Many Voices, Many Paths

A new podcast developed by the GSSWSR aims to demystify social work.

People come to the GSSWSR from all kinds of backgrounds. They may have spent years in the field already or they may be undertaking a complete career change. Some come right out of undergraduate school, while others have gone through challenging times in their own life and been inspired by that experience to earn social
work credentials.

With so many different entry points, students come to the school with questions aplenty—and often a side order of anxiety.

Voices in the Field, a new podcast series created by the GSSWSR, aims to answer some of those questions and showcase the work of alumnae/i, faculty, and staff working in the field. Available in all the usual places (Apple Podcasts, Google, Spotify, etc.), as well as through the GSSWSR website, Voices in the Field will add new episodes every few weeks during the academic year and is free to all.

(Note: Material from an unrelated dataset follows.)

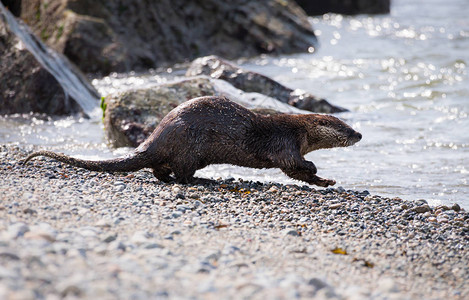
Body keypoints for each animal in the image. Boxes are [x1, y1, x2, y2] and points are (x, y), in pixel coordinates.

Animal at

“We’ll be talking about all the different paths to a social work career, and the challenges within people’s roles,” says Mary Florence Sullivan ’11, a licensed social worker and doctoral candidate in the program who serves on the student services team and is coordinating the podcast. “We’ll talk about the reasons they got into the field, where they are, their journey, all of those different pieces.”

GSSWSR Dean Janet Shapiro was inspired to launch the podcast after being impressed by What the Health?, a similar initiative on the topic of wellness created by Associate Dean of Health and Wellness Reggie Jones. Emily Overholt, an MSW student from Penn, handled the production work on that series and is doing the same for Voices in the Field.

For the first episode, Sullivan interviewed the GSSWSR’s new director of field education, Kanako Okuda, (pictured), as well as Assistant Director Tony Morelli, who talked about their own journeys into social work and how they ended up working in field education.

“Field education is the signature pedagogy of social work education,” says Okuda. “It’s where students learn to think and act like social workers.”

In the podcast, Okuda talks about how the field practicum, where students are placed in social service agencies, integrates what they have learned in the classroom with real-world practice of those skills.

“They begin to learn that there are so many ways to help people,” says Okuda, “and that in itself can cause anxiety because they’re exposed to an area they have limited knowledge of and where they may need to make mistakes to be able to get where they need to go.”

The second episode, which features Sarah Slates and John Edwards of the GSSWSR’s student services team, discusses how student service work is not always seen as a social work practice and challenges that misconception.

Future episodes will showcase faculty and talk about their research interests and their diverse journeys into the field.

“We need more social workers,” says Sullivan. “We need advocates and social work researchers and social work educators. So being able to show people all the different paths into and through social work, their different missions and focuses and passions, is really an important goal.”